Дарима Тон | страница 24
Балетный артист!
Нажатием кнопки он приказал повторить определение. Результат не изменился.
Тогда он изъял из памяти машины слова «артист», «балет», «гений».
Машина ответила так: «Индивидуум, которому свойственно уникальное строение нервной системы, сочленений и мускулатуры, обеспечивающее совершенное чувство ритма, особую чистоту передачи нервных импульсов и высочайшую четкость реализации мышечных усилий».
Это значило то же самое.
С непривычной тяжестью в плечах он перевел глаза на стеклянную плоскость стены и увидел, что уже рассветает.
…Из вычислительного центра он вышел, когда начало всходить солнце. Деревья, крыши зданий, алюминиевые переплеты окон пылали красным холодным золотом.
«Конструктор… экспериментатор, — думал он, идя по дорожке, усыпанной желтым песком и стиснутой пышными клумбами георгинов. — На самом деле ни то и ни другое».
Каждый балетный спектакль и даже любую уличную пляску он всегда принимал как праздник, — это верно. И уже с первых па видел весь рисунок танца: его середину, финал… И ему всегда казалось, что всякую музыку — симфонии, сюиты, сонаты, концерты можно представить в виде движений и получится связная картина, полная глубокого смысла. Верно и то, что, особенно в молодости, он часто во сне видел себя танцующим…

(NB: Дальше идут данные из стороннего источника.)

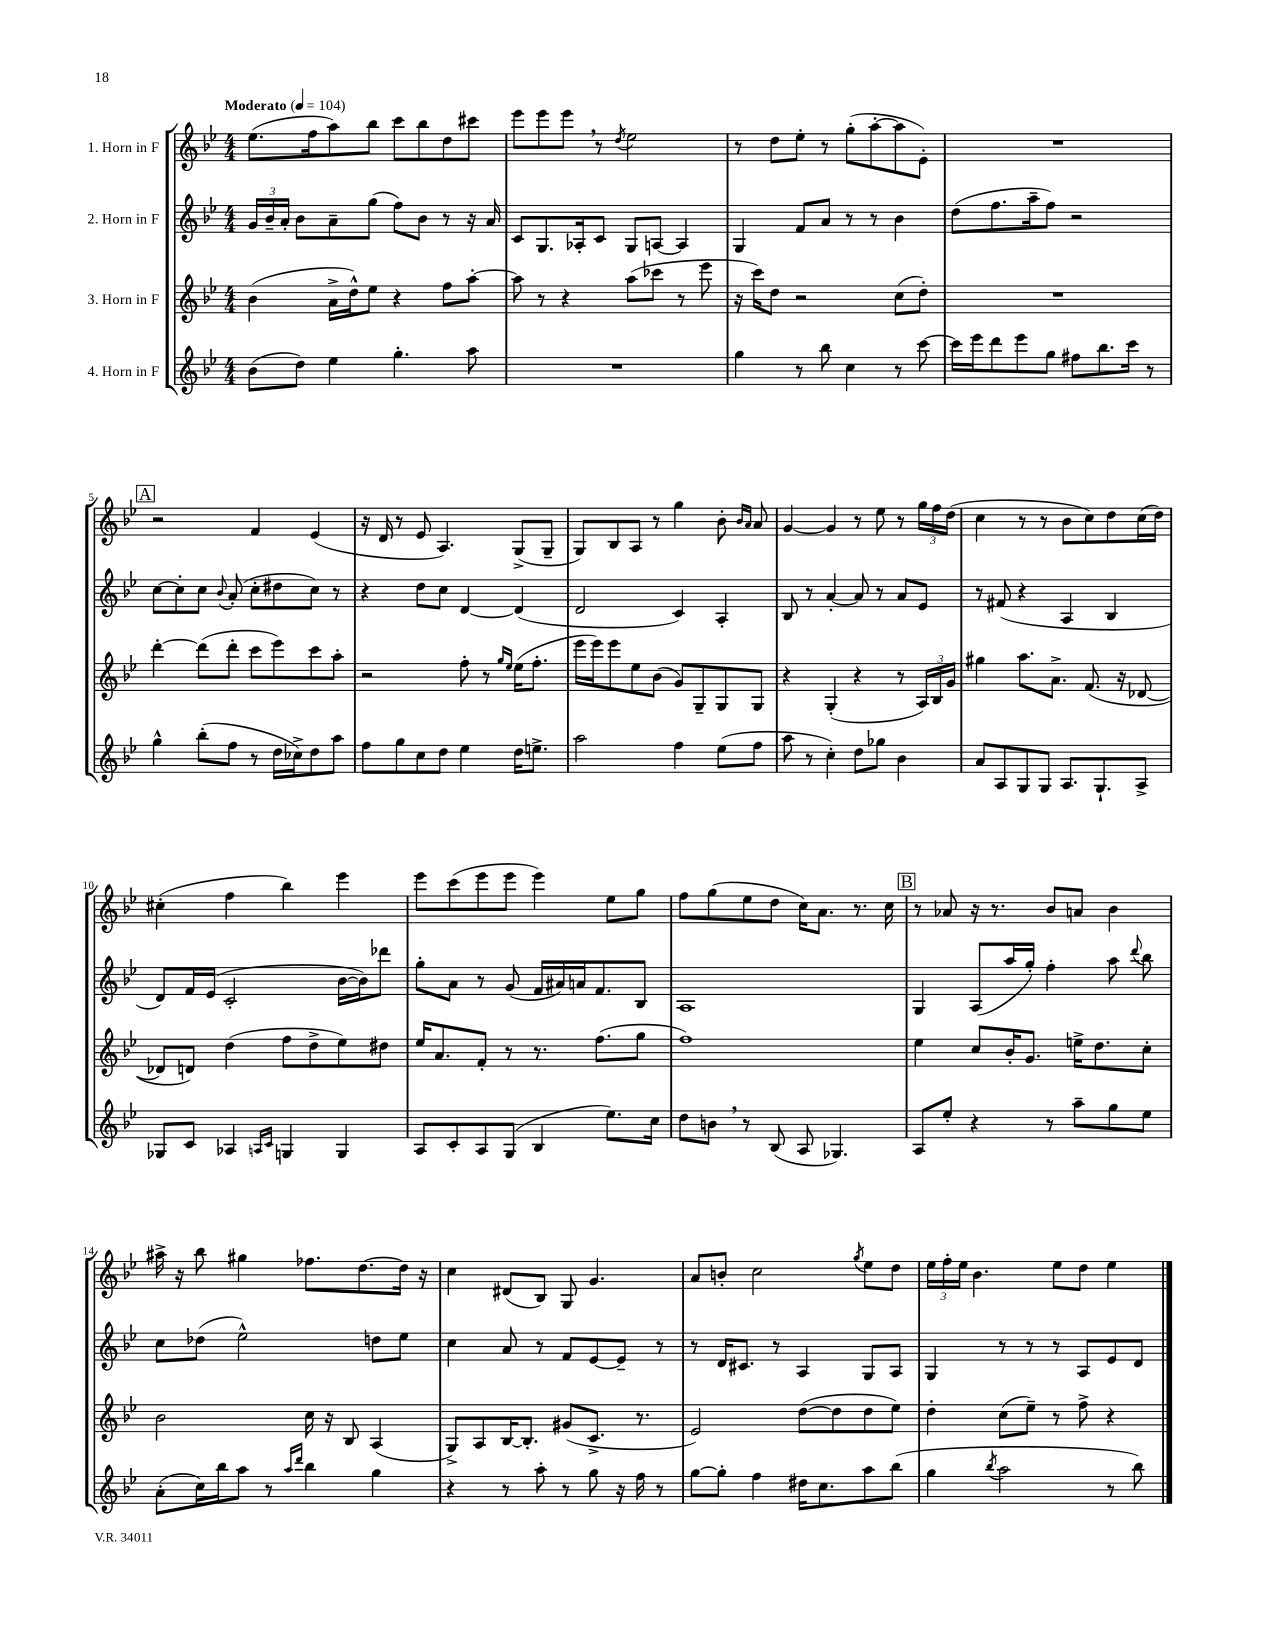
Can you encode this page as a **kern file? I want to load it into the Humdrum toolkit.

Ведущий конструктор остановился.
Но значит, он самым настоящим образом обокраден? Он, который прожил уже шесть десятков лет и ни разу не почувствовал себя несчастным?
Ему вспомнилась одна из конструкторских работ. Шла война. Фронт подкатывался к сердцу страны. Группа молодых ученых в кратчайший срок создала новый бронебойный снаряд. Чудо техники! Так о нем говорили. А ну, если вычислить, насколько это их изобретение приблизило день победы?
Ведущий конструктор беспомощно оглядывался. Ах да! Он привык думать у пульта машины. Все сразу же проверять числом.
«Вернуться и рассчитать?» — Он улыбнулся. — Но если бы в ту зиму мне стало известно, что мое место на балетной сцене, разве я ушел бы из конструкторского бюро?»
…Ночью Ведущего конструктора вызвали радиограммой. Уже через час самолет уносил его в горы.
Там, на краю земли, он трое суток почти без сна осматривал сооружения, давал советы, подписывал акты и все время с удовлетворением думал о том, как удивительно полно совпали в этой разработке мечта конструктора и ее воплощение. Об АНГЕВОЗМе он вспомнил только во время полета назад: «Да было ли это? Верно ли, что лишь крохи общей одаренности сделали меня инженером и ученым с такими заслугами, за которые мне еще при жизни поставлен на родине бронзовый бюст?»